Friday, June 7, 2019

Profit Maximization Essay Example for Free

do good Maximization EssayDetailsPixie( per unit)Elf( per unit)Queen( per unit)King( per unit)Selling impairment11198122326 variable quantity beDirect Materials25352225Direct advertise5555Variable Overheads1718151647584246Contribution644080280Type 1 Labor86Type 2 Labor1010Type 3 Labor525Contribution per type 1 craunch86.67Contribution per type 2 labor828Contribution per type 3 labor1611.2DetailsrankType 1Type 2Type 3Pixie1N/AN/AElf2N/AN/AQueensN/A21KingN/A12Planned exertion ScheduleElf = no production (no hours of type 1 labor available)King = 1,000 units (full production)Queen = no production (no hours of type 3 labor available)Profit StatementPixie( per unit)King( per unit)Total( per unit)Sales111,000326,000437,000Variable CostsDirect Materials25,00025,00050,000Direct Labor40,000175,000215,000Variable Overhead17,00016,00033,000Total Variable Costs82,000216,000298,000Contribution29,000110,000139,000Fixed Costs15,000Net Profit124,000Direct Labor KingType 2 = 1,000 units x 10 h ours per unit x 5 = 50,000Type 3 = 1,000 units x 25 hours per unit x 5 = 125,000Total Direct Labor Cost 175,000b) Under instances of limiting factors, like labor in this case, profit maximization is determined by deducing the production that will provide the highest contribution per limiting factor (Drury C. 1996, p 265). This is based on the lead that optimum utilization of resources will stem from producing the products that provide the highest profit in terms of the limited resource used. The main limitation of the aforementioned approach is that it solo considers financial factors. In a business environment, there are qualitative features, which also significantly affect the organization. For instance, products Elf and Queen might be spill leaders.
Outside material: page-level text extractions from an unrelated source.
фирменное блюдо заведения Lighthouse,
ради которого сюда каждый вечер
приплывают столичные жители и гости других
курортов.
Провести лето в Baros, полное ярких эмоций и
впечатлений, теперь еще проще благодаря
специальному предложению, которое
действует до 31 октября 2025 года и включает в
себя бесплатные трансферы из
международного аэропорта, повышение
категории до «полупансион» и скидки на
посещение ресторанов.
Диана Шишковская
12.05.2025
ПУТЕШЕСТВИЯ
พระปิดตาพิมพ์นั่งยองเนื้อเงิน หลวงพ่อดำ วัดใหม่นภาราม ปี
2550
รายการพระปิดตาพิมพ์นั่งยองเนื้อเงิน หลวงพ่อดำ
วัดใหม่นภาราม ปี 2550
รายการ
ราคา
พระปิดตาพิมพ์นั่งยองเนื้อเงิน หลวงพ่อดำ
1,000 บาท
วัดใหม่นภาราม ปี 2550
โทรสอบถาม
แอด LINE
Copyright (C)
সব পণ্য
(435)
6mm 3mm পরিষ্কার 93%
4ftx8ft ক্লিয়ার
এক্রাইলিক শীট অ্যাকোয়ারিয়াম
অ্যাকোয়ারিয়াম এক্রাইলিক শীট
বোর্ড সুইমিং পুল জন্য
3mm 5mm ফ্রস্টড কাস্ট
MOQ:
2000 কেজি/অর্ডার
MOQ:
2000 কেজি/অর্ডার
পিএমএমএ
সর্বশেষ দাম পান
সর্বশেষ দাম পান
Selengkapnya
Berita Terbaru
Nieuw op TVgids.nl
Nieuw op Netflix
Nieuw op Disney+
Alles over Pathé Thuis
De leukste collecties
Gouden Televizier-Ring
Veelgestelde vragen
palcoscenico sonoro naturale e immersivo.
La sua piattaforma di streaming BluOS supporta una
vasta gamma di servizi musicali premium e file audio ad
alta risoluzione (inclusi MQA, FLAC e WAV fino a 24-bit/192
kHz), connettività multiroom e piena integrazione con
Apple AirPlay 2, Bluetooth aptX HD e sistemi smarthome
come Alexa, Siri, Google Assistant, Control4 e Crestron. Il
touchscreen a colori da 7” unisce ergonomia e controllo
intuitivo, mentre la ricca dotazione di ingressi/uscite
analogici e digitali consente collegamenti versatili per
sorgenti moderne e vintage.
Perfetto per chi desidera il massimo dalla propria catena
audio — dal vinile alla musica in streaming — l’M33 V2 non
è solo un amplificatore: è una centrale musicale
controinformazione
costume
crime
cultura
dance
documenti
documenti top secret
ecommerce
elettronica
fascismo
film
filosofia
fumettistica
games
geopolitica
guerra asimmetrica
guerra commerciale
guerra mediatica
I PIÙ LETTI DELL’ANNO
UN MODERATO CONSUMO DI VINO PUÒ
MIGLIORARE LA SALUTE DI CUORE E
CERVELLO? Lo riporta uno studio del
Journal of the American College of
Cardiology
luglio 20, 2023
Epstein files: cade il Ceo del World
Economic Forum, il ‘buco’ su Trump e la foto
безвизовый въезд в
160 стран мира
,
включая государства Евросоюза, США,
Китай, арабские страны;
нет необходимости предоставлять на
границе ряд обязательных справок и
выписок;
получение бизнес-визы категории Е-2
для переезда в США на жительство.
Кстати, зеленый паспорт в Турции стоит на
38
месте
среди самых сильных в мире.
These are products, they generate low pay and sometimes-even losses, but are key variables in boosting the sales of other products (Kotler P. et al 2004, p 378). For example, blank CDs and DVDs generated few profits to retail ers of computer equipment. However, they attract clients, who may eventually purchase hardware products that generated greater income.ReferencesDrury C. (1996). Management and Cost Accounting. Fourth Edition. new-fashioned York International Thomson Business Press.Kotler P. Armstrong A. (2004). Principles of Marketing. Tenth Edition. New Jersey Pearson Education Incorporation.

No comments:

Post a Comment

Note: Only a member of this blog may post a comment.